→ **Lo que se pide**: Vuelve a escribir el fragmento de texto sobre las utopías políticas, todo lo que va desde "Quizá por ello, o" hasta "el clima electoral.", y cambia "cerveza fría" por "limonada fría".

→ **Fragmento de texto**:
━━━━━━━━━━━━━━━━━━━━

Entre estos patrones es posible advertir algunos mecanismos que parecen explicar las decisiones de los ciudadanos. El rechazo o las fobias hacia ciertos personajes y partidos, o la idea de que es bueno que haya alternancia y cambio en el oficialismo político, o de que hay proyectos y apuestas que corresponden más a los deseos y creencias de las personas, forman parte de los mecanismos en los que el cálculo racional, el hartazgo, o el viejo método del tanteo van dando forma a las decisiones inevitablemente individuales que tomarán los ciudadanos a la hora de votar. Por supuesto, a estas alturas, muchos indecisos quizá ya tomaron la decisión de no votar, o de elegir alguna de las propuestas, o de plano mandar al diablo a los partidos y a los candidatos. Otros más ya han tomado esta decisión desde antes, con argumentos más o menos elaborados.
Sin embargo, la idea de que es posible cambiar el actual estado de cosas, o de que es mejor continuar con el camino emprendido, forman parte del viejo hábito humano de crear o de creer en utopías. Las utopías políticas contemporáneas –vale decir, las que nacen desde la visión de Tomás Moro en su texto clásico, publicado en 1516- juegan ese papel de herramientas para la construcción de una sociedad que no está en otro tiempo sino en otro lugar, y que es una sociedad no perfecta sino realista, no imposible sino probable. Ese viejo hábito forma parte de las aguas profundas de la política, más allá de los partidos, de las campañas y de los jingles electorales, y explica la seducción que ejerce en distintos tiempos y lugares.
Quizá por ello, o contra ello, el viejo tren de la utopía vuelve a aparecer en el horizonte. Un tren empolvado, humeante, un tanto oxidado, pero fascinante para quienes quieren creer que la política es algo más que pura corrupción o cinismo, simulación, desencanto e hipocresía. En cualquier caso, ya sea para mirarlo o para subirse a él, más vale esperarlo sosteniendo a la mano una cerveza fría, indispensable para mirar con otros ojos y ánimo lo que pasa bajo el sol a plomo que aplasta por estos días el clima electoral.

━━━━━━━━━━━━━━━━━━━━

→ **Información disponible**:
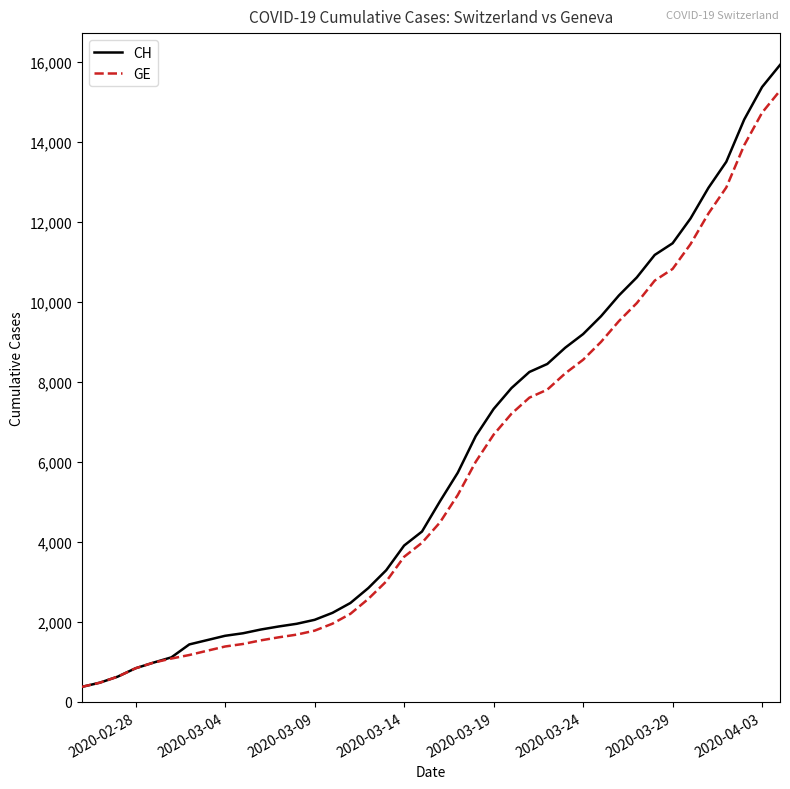

How many categories are shown in the chart?

40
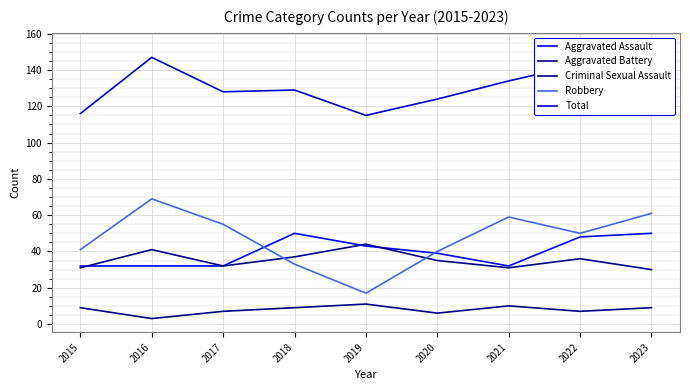

What is the value of the Aggravated Battery point at the 1st from the left?

31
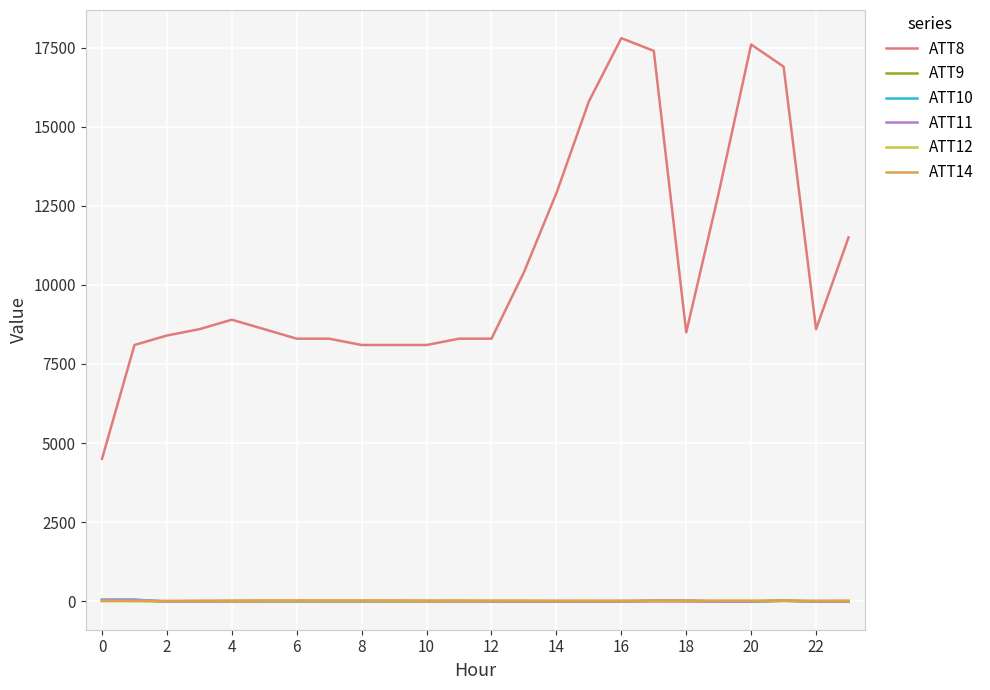

Which series has the largest range (max minus min)?

ATT8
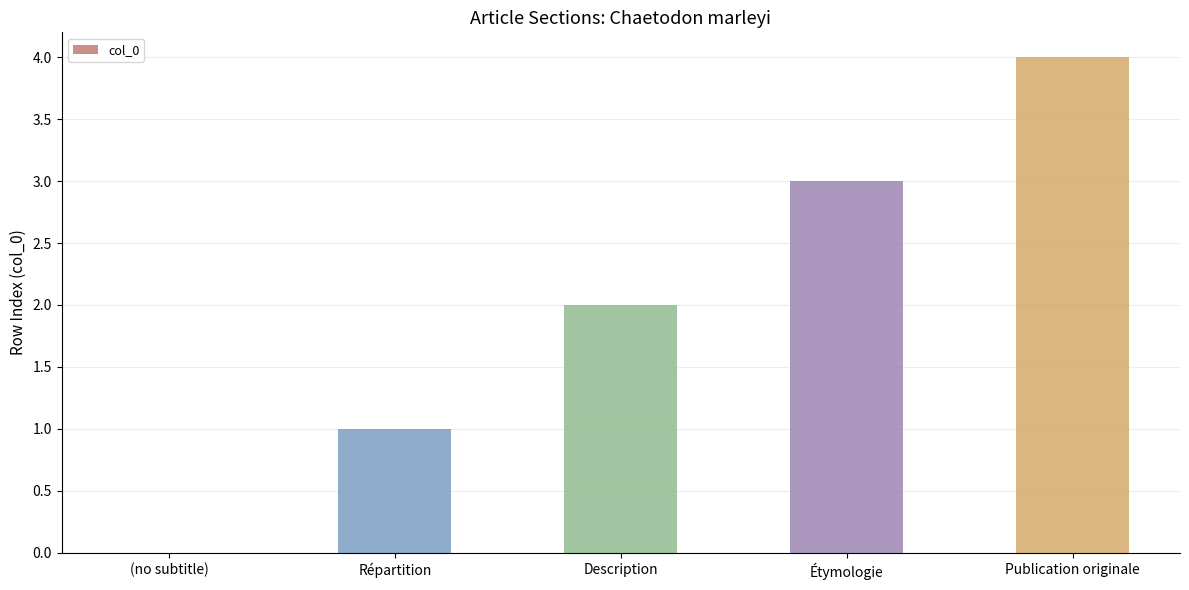

What is the sum of the values at (no subtitle) and Publication originale?

4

━━━━━━━━━━━━━━━━━━━━

→ **Solución por escrito**:
Quizá por ello, o contra ello, el viejo tren de la utopía vuelve a aparecer en el horizonte. Un tren empolvado, humeante, un tanto oxidado, pero fascinante para quienes quieren creer que la política es algo más que pura corrupción o cinismo, simulación, desencanto e hipocresía. En cualquier caso, ya sea para mirarlo o para subirse a él, más vale esperarlo sosteniendo a la mano una limonada fría, indispensable para mirar con otros ojos y ánimo lo que pasa bajo el sol a plomo que aplasta por estos días el clima electoral.